1947'de John Bardeen, transistörü icat etti. Elektrik dünyası için küçük ama kullanışlı bir alet olan transistör, Walter Brattain ve William Shochley'in destekleriyle John Bardeen tarafından kullanıma sokulmuştur. Bugün bilgisayar yongalarının her birinde mikroskobik boyutta milyonlarca transistör bulunabilmektedir.
1923'te Gervett A. Morgan, elektrikli trafik ışıklarını geliştirdi. Üzerinde 'dur've 'geç'yazan trafik işaret kolları, ilk kez 1868'de kullanılmıştır. Sonraları gaz lambasıyla çalışan renkli trafik ışıkları kamu kullanımına sunuldu. İçindeki gaz lambası vasıtasıyla trafiği düzenleyen bu sistem, o tarihlerde gaz lambalarından birinin patlaması sonucu bir polisin ölmesine neden olunca yeni arayışlara gidildi. Bu soruna çare arayan Morgan, yeşil, sarı ve kırmızı renklerden oluşan elektrikli trafik ışıklarını geliştirdi.
MÖ 3. yüzyılda Arşimet tornavidayı icat etti.

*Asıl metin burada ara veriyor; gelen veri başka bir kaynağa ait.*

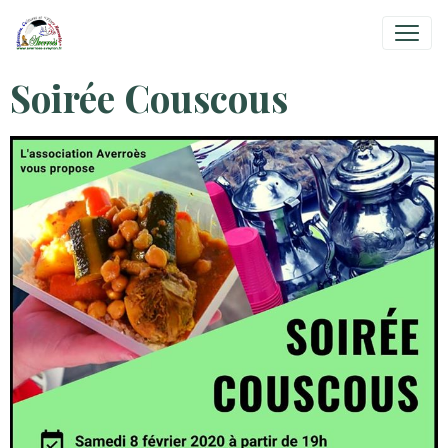
Soirée Couscous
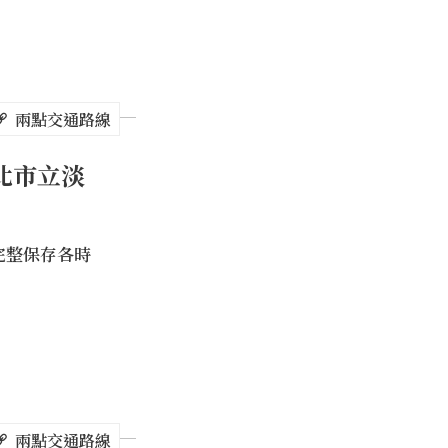
兩點交通路線
北市立淡
完整保存各時
兩點交通路線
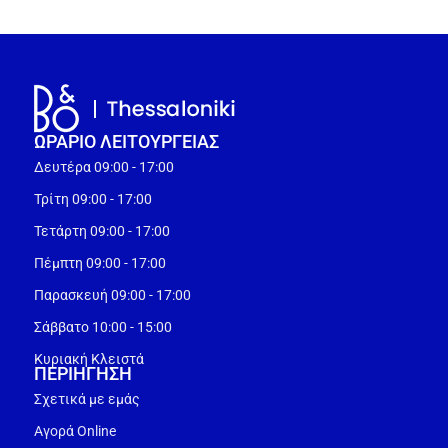
ΩΡΑΡΙΟ ΛΕΙΤΟΥΡΓEΙΑΣ
Δευτέρα 09:00 - 17:00
Τρίτη 09:00 - 17:00
Τετάρτη 09:00 - 17:00
Πέμπτη 09:00 - 17:00
Παρασκευή 09:00 - 17:00
Σάββατο 10:00 - 15:00
Κυριακή Κλειστά
ΠΕΡΙΗΓΗΣΗ
Σχετικά με εμάς
Αγορά Online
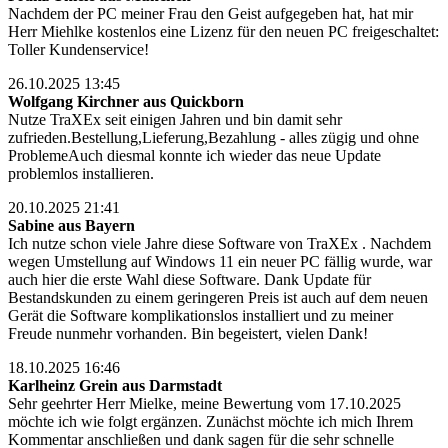
Nachdem der PC meiner Frau den Geist aufgegeben hat, hat mir
Herr Miehlke kostenlos eine Lizenz für den neuen PC freigeschaltet:
Toller Kundenservice!
26.10.2025 13:45
Wolfgang Kirchner aus Quickborn
Nutze TraXEx seit einigen Jahren und bin damit sehr
zufrieden.Bestellung,Lieferung,Bezahlung - alles zügig und ohne
ProblemeAuch diesmal konnte ich wieder das neue Update
problemlos installieren.
20.10.2025 21:41
Sabine aus Bayern
Ich nutze schon viele Jahre diese Software von TraXEx . Nachdem
wegen Umstellung auf Windows 11 ein neuer PC fällig wurde, war
auch hier die erste Wahl diese Software. Dank Update für
Bestandskunden zu einem geringeren Preis ist auch auf dem neuen
Gerät die Software komplikationslos installiert und zu meiner
Freude nunmehr vorhanden. Bin begeistert, vielen Dank!
18.10.2025 16:46
Karlheinz Grein aus Darmstadt
Sehr geehrter Herr Mielke, meine Bewertung vom 17.10.2025
möchte ich wie folgt ergänzen. Zunächst möchte ich mich Ihrem
Kommentar anschließen und dank sagen für die sehr schnelle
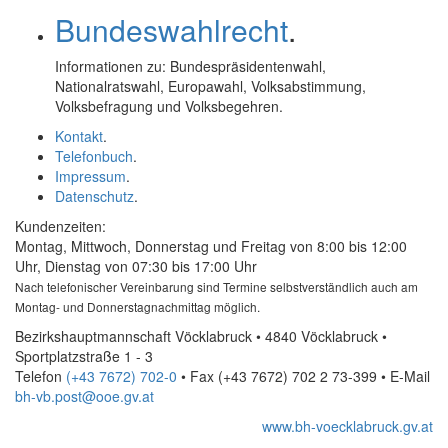
Bundeswahlrecht
.
Informationen zu: Bundespräsidentenwahl,
Nationalratswahl, Europawahl, Volksabstimmung,
Volksbefragung und Volksbegehren.
Kontakt
.
Telefonbuch
.
Impressum
.
Datenschutz
.
Kundenzeiten:
Montag, Mittwoch, Donnerstag und Freitag von 8:00 bis 12:00
Uhr, Dienstag von 07:30 bis 17:00 Uhr
Nach telefonischer Vereinbarung sind Termine selbstverständlich auch am
Montag- und Donnerstagnachmittag möglich.
Bezirkshauptmannschaft Vöcklabruck • 4840 Vöcklabruck •
Sportplatzstraße 1 - 3
Telefon
(+43 7672) 702-0
• Fax
(+43 7672) 702 2 73-399
•
E-Mail
bh-vb.post@ooe.gv.at
www.bh-voecklabruck.gv.at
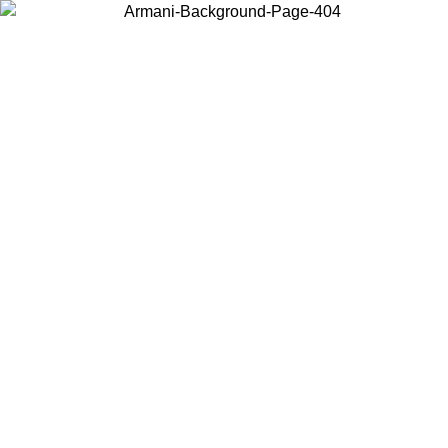
Wählen Sie das Land, in dem Sie sich befinden, um lokale Inhalte zu
sehen und online zu kaufen.
Land/Region
Weiter
United States
Melden sie sich bei ihrem konto an, um kostenlosen versand für bestellunge
über 140 CHF zu erhalten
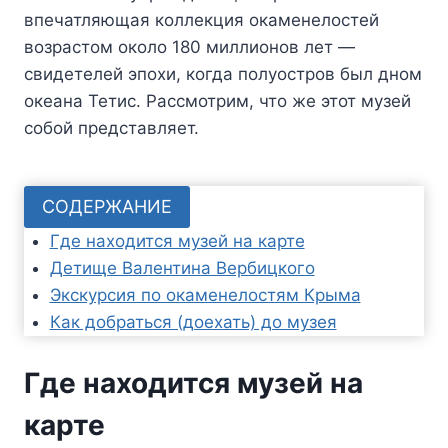
впечатляющая коллекция окаменелостей
возрастом около 180 миллионов лет —
свидетелей эпохи, когда полуостров был дном
океана Тетис. Рассмотрим, что же этот музей
собой представляет.
СОДЕРЖАНИЕ
Где находится музей на карте
Детище Валентина Вербицкого
Экскурсия по окаменелостям Крыма
Как добраться (доехать) до музея
Где находится музей на
карте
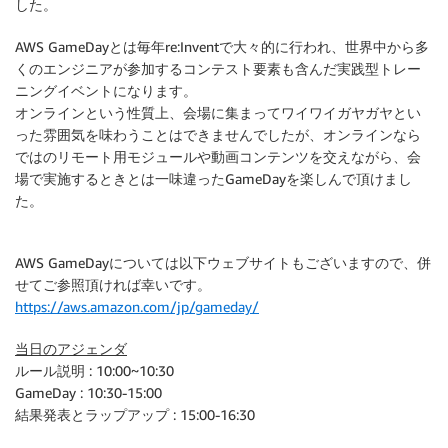
した。
AWS GameDayとは毎年re:Inventで大々的に行われ、世界中から多
くのエンジニアが参加するコンテスト要素も含んだ実践型トレー
ニングイベントになります。
オンラインという性質上、会場に集まってワイワイガヤガヤとい
った雰囲気を味わうことはできませんでしたが、オンラインなら
ではのリモート用モジュールや動画コンテンツを交えながら、会
場で実施するときとは一味違ったGameDayを楽しんで頂けまし
た。
AWS GameDayについては以下ウェブサイトもございますので、併
せてご参照頂ければ幸いです。
https://aws.amazon.com/jp/gameday/
当日のアジェンダ
ルール説明 : 10:00~10:30
GameDay : 10:30-15:00
結果発表とラップアップ : 15:00-16:30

Arşimet tornavidanın mucidi olarak bilinmesine rağmen onun yapmış olduğu tornavida bugünkünden oldukça farklıydı; daha sonraları icadını daha da geliştirip tarihin ilk hidrolik tornavidasını üretmiştir.
Tırnak cilası, MÖ 3000 yıllarında kullanılmaya başlandı. Çin'de kadınlar tırnakları için yumurta beyazı, jelatin, balmumu ve kına kullanıyorlardı. Bugün tırnak cilası olarak satılmakta olan madde aslında otomobiller için kullanılan parlatıcıdan farksızdır.
1926'da Fransız Ramon et Zoeller, tetanos aşısını geliştirdi. 1900'lerin ilk çeyreğine kadar tetanos virüsü ölümcül olabiliyordu. Her hangi bir paslı objenin açtığı küçük bir yaradan içeri giren virüs, binlerce insanın ölümüne yol açabiliyordu. Zoeller'den sonra tetanos virüsü de insanoğlunun zekası karşısında tarihteki yerini almıştır.
1906'da İskoçyalı J. Dewar, termos adını verdiği ve içine konulan sıvının ısısını koruyan, iç içe geçmiş iki kaptan oluşan bir sistem geliştirdi. Tarihin en popüler icatlarından birisi olan termos sayesinde piknik yapmak, insanoğlu için daha da keyifli bir hal almaya başladı.
William Cooke ve Charles Wheatstone adlı iki İngiliz1837 yılında , teller üzerinden elektrik akımı göndererek mesaj iletmeyi başardılar. Böylece ilk elektrikli telgraf makinesı ortaya çıktı. Elektrik akımı, alıcı cihazın kadranındaki bir dizi iğneyi hareket ettirerek ulaştırılacak mesajın ekranda belirmesine yardımcı oluyordu.
1876'da Alexander Graham Bell, telefonu icat etti. Bell ve Thomas Watson adlı elektrik mühendisi, bir gönderici ve bir alıcıdan oluşan bir düzenek yaptılar. Alıcı, sesi belli bir elektrik akımına dönüştürüyor ve bu akım bir tel aracılığı ile ahizeye taşınıyordu. Tarihteki ilk telefon görüşmesini, 10 Mart 1876'da Bell yapmıştır.
MÖ 3500 yıllarında icat edildiği sanılmaktadır. Tekerleğin ilk olarak ne zaman ve nerede ortaya çıktığını kimse bilmemektedir. Fakat MÖ 3500 yıllarında Mezopotamya'da veya Doğu Avrupa'da çömlekçiler tarafından kullanıldığına inanılmaktadır. Ulaşımda kullanılan en eski tekerle, MÖ 3200 yıllarına ait bir Mezopotamya resminde görülmektedir. İlginç olan ise tekerlikli ulaşımın 15. yüzyılın sonlarına kadar Güney Amerika'da bilinmemiş olmasıdır.
1939'da Dr. Roy J. Plunkett tarafından bulunan, ana maddesi PTFE olan teflon, 1940'larda Dupont Teflon adında bugün bildiğimiz tencere ve tavalarda kullanılmaya başlanmıştır. Teflonun patenti yine Dr. Roy J. Plunkett tarafından 1941'de alınmıştır.
1986'da George Bednorz, kayıp olmaksızın enerjiyi transfer edebilen bir madde geliştirdi. Böylece 'süper iletken'kavramı hayatımıza girmiş oldu. Süper iletkenler, 'bilgi çağı'açısından çok önemli gelişmeleridir. Sıradan bir bakır telden iletildiğinde enerjinin yaklaşık % 40'ı kaybolmaktadır. İşte bu yüzden süper iletkenler insanlığın enerjiyi doğru ve verimli kullanabilmesi açısından çok önemlidir.